* _WHAT THIS TASK INVOLVES_
In the Ueno Park excerpt below, write out the passage from "Interestingly, there isn't" up to and including "if you're lucky." word for word.

### EXCERPT PROVIDED

It's also home to several museums: the Tokyo National Museum, with a collection of national treasures and cultural icons (are they real!? did they get the real treasures here!?); the National Museum of Nature and Science, where you can even see !!dinosaurs!!; the Tokyo Metropolitan Art Museum, with exhibitions of all forms of art changing every day; the National Museum of Western Art—the same as the Metropolitan Art Museum, only the rotating catalog is exclusively European art; and finally, the Shitamachi Museum, with exhibits that reconstruct what life was like in the Meiji and Showa eras.
Interestingly, there isn't any staff for most of the museums; however, at the Shitamachi Museum, you can vaguely see ghost-like outlines re-enacting silent Meiji and Showa period dramas for you, although as usual with their own bloody and over-the-top twist.
There's one last stop at Ueno Park: the zoo. It's home to over 400 species, with even polar bears and giraffes and kangaroos! Somehow, there aren't any people staffed here, and the animals here look pretty . . . wild? Well, they seem to be being fed properly, somehow—you can sometimes catch them eating anything from prepared meat to live prey, if you're lucky.
All locations in Ueno park open at 9AM and close at 5PM on the dot; once they do, all the lights switch off and all the doors and gates lock, barring access. If you were inside one of these facilities when they closed, you'll find yourself being pushed back to the entrance.
Shopping Center: AQUA CiTY ODAIBA back to top
2hr50min from hotel (walking)

######
### SOURCE DATA

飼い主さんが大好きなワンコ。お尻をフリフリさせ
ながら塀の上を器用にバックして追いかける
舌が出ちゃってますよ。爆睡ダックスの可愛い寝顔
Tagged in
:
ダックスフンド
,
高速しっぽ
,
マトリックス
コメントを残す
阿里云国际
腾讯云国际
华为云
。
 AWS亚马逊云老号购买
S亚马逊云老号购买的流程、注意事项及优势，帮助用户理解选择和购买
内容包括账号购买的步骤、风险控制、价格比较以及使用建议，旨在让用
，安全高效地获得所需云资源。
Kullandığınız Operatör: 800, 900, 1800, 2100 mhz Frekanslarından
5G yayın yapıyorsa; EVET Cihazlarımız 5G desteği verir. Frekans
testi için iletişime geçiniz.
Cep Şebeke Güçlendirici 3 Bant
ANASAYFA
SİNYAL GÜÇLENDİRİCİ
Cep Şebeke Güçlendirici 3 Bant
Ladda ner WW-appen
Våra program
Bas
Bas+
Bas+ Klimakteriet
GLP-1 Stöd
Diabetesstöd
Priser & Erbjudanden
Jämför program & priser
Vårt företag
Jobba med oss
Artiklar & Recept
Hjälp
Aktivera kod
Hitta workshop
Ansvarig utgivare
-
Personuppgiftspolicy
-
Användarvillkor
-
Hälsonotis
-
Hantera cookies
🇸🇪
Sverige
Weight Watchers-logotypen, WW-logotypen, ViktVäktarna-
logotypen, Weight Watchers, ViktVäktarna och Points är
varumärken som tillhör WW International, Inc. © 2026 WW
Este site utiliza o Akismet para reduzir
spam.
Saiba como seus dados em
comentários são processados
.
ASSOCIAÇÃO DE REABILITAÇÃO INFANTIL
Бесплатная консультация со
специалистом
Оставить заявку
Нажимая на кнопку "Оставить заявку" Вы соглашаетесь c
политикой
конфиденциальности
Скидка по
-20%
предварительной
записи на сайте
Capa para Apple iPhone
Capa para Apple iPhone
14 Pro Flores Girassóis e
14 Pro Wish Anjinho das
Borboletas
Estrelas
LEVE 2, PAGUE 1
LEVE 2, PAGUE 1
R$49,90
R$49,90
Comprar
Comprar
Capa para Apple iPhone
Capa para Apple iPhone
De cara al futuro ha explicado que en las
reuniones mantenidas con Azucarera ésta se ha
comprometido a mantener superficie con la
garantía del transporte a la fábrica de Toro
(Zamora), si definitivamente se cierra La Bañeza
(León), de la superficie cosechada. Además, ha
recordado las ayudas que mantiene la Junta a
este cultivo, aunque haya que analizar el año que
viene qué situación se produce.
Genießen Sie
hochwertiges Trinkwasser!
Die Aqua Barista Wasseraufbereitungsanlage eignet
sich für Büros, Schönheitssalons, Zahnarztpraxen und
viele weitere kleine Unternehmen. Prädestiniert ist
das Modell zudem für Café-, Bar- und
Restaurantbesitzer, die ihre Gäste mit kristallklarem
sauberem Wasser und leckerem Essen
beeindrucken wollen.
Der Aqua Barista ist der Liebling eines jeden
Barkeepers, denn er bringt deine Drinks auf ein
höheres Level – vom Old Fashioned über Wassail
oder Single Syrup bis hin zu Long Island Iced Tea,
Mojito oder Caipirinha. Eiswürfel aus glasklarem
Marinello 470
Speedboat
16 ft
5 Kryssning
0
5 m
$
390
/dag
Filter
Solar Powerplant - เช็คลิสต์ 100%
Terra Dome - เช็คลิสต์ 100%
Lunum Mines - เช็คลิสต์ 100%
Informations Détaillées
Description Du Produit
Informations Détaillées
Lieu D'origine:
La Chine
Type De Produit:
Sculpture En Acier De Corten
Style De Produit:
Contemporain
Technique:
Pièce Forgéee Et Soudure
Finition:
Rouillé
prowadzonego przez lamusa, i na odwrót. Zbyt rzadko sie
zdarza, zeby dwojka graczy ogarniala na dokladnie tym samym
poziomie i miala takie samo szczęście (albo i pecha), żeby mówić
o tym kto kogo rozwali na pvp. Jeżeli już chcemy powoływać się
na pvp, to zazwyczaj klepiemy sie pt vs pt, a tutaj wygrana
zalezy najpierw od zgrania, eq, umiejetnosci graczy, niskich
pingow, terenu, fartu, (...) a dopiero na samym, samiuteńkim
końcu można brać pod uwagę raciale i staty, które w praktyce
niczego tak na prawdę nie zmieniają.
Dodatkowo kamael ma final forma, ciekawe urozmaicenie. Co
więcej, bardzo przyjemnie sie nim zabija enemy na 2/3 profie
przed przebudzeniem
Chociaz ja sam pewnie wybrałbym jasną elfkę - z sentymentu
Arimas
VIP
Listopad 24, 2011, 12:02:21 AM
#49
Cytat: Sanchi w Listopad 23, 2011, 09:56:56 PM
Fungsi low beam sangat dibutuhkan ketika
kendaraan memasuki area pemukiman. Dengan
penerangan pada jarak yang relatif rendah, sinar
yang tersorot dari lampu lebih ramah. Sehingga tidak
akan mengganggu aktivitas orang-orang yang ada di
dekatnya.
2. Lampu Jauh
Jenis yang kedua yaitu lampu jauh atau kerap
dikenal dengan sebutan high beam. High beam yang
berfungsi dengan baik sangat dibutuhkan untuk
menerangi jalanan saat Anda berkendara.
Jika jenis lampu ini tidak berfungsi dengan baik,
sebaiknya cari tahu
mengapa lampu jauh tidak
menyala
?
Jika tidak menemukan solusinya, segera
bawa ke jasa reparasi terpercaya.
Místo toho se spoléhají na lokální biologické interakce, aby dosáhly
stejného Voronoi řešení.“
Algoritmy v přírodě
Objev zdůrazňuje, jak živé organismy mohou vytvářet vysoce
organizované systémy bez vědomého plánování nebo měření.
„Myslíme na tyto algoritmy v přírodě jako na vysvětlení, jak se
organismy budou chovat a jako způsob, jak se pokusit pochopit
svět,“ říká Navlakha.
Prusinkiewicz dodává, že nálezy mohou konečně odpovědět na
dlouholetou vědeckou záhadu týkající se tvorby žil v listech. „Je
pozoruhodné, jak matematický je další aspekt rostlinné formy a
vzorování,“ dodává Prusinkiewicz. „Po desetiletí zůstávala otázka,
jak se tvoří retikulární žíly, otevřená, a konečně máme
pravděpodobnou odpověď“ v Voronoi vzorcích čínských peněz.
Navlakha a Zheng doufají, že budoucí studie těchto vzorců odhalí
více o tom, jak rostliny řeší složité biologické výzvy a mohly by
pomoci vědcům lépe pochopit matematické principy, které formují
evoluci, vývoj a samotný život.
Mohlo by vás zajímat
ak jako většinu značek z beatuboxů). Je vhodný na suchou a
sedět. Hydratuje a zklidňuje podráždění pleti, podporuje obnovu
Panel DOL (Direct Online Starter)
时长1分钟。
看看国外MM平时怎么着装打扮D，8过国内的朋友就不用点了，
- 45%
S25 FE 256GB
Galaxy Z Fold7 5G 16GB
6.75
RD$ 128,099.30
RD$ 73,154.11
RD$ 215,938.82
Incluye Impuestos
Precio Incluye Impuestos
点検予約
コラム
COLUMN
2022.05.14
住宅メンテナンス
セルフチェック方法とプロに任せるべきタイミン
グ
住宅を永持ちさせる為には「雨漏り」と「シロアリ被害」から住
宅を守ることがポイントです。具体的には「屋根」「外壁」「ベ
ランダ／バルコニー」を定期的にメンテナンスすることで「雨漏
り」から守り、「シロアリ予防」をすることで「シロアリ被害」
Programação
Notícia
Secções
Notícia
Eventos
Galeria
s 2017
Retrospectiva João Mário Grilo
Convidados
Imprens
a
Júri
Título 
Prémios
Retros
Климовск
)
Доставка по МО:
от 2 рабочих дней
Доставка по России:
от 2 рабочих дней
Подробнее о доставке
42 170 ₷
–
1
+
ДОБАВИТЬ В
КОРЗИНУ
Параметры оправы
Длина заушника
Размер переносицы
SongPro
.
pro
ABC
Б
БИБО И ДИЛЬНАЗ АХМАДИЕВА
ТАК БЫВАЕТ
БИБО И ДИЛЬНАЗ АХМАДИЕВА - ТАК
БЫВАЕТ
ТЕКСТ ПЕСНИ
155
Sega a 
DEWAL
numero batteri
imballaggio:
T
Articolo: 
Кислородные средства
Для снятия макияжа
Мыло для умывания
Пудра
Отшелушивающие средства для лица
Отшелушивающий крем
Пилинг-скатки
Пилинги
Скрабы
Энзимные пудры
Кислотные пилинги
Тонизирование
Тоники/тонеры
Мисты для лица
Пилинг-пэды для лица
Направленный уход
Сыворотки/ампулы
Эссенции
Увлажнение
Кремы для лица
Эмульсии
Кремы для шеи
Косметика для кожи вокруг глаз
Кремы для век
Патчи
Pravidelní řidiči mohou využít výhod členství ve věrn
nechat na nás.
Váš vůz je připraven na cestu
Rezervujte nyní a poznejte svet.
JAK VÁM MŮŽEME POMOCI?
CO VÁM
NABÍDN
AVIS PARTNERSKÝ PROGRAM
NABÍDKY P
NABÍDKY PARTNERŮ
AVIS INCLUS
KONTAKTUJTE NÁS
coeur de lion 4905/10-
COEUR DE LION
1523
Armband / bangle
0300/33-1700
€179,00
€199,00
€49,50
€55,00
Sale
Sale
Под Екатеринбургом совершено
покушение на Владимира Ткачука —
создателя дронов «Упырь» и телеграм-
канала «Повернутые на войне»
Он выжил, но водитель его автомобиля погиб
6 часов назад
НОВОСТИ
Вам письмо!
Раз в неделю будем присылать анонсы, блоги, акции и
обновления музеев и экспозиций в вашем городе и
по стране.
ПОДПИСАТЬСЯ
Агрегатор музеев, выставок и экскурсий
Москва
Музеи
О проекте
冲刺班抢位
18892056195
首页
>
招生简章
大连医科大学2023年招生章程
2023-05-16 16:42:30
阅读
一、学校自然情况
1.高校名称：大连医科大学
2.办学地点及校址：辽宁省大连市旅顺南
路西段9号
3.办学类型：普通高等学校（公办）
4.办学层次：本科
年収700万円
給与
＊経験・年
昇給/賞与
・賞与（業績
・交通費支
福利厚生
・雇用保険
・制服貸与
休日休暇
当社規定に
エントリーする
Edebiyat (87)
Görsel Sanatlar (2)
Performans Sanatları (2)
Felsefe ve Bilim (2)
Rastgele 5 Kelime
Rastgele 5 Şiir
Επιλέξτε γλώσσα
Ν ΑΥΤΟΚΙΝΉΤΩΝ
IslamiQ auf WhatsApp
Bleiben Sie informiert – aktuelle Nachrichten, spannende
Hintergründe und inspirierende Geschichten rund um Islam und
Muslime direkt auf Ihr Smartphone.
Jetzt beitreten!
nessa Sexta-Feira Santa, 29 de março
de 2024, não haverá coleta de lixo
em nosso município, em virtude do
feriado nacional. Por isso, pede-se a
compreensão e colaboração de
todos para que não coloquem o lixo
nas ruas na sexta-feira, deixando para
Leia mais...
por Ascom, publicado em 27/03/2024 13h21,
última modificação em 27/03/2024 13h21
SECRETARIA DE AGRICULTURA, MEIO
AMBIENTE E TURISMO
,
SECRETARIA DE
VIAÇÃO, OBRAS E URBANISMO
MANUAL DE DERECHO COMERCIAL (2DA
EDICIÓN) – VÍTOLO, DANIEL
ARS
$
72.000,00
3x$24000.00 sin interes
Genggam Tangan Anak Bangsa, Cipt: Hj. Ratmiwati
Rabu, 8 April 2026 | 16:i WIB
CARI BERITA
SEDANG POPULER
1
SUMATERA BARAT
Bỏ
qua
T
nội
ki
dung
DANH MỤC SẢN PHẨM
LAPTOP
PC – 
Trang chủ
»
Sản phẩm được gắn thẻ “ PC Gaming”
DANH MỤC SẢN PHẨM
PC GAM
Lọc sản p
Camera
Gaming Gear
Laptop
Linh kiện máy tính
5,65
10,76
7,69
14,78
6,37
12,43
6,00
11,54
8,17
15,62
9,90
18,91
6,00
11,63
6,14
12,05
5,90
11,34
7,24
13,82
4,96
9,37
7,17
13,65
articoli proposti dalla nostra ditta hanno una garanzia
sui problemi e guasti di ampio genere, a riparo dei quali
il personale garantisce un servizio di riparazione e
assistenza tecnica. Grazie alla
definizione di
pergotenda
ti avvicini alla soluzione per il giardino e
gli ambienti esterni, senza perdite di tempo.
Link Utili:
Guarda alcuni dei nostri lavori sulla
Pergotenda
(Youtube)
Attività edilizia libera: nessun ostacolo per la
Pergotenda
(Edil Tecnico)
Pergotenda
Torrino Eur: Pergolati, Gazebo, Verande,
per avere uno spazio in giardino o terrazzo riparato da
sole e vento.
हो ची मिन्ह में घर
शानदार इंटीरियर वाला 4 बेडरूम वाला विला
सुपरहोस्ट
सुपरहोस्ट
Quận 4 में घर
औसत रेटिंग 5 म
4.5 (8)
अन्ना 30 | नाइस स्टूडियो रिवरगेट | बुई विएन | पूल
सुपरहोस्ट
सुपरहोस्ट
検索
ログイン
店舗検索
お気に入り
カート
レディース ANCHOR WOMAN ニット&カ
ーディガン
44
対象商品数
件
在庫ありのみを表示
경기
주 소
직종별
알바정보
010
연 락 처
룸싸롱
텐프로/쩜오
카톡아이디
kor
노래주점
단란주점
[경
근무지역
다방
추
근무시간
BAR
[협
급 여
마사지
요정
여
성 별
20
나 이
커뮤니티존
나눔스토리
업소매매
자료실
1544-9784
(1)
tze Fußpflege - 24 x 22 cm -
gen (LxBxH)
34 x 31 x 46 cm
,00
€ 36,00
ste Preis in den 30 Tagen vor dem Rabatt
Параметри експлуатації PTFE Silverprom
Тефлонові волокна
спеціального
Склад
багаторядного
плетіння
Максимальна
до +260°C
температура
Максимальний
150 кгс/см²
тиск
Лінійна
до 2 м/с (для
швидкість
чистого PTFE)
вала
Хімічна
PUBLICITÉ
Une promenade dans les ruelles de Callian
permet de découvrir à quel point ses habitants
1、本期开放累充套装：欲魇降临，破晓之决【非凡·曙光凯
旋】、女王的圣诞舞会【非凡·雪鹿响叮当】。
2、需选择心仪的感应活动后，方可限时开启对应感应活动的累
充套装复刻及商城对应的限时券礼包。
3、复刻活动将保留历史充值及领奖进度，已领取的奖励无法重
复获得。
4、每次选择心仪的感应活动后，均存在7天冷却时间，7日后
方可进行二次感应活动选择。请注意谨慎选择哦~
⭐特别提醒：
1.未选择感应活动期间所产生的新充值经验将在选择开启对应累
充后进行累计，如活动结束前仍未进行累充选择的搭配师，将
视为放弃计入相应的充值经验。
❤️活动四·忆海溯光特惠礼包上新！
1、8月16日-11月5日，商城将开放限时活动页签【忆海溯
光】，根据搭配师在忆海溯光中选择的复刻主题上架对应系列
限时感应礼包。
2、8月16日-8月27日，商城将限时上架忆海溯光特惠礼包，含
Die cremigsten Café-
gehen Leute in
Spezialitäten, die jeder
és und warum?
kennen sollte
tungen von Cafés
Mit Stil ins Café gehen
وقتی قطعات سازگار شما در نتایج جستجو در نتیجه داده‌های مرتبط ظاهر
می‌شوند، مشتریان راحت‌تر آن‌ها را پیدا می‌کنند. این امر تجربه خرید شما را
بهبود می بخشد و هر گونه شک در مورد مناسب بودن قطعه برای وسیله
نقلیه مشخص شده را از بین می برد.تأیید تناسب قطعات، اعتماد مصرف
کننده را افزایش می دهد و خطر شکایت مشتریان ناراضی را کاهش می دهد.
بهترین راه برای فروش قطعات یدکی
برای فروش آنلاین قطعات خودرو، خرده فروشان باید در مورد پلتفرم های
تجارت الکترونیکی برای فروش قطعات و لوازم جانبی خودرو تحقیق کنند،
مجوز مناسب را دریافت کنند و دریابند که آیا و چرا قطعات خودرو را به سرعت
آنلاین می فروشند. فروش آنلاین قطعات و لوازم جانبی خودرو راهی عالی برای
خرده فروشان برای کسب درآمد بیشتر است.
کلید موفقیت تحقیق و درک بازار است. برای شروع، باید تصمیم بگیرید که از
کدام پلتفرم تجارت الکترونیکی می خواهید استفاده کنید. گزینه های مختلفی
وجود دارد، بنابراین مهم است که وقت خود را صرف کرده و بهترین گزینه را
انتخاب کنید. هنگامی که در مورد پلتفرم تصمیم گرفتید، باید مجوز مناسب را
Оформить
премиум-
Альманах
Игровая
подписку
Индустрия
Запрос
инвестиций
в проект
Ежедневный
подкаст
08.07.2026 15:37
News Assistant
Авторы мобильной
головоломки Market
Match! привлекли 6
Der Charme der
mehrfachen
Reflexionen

######

* _RESPONSE TO THIS TASK_
Interestingly, there isn't any staff for most of the museums; however, at the Shitamachi Museum, you can vaguely see ghost-like outlines re-enacting silent Meiji and Showa period dramas for you, although as usual with their own bloody and over-the-top twist.
There's one last stop at Ueno Park: the zoo. It's home to over 400 species, with even polar bears and giraffes and kangaroos! Somehow, there aren't any people staffed here, and the animals here look pretty . . . wild? Well, they seem to be being fed properly, somehow—you can sometimes catch them eating anything from prepared meat to live prey, if you're lucky.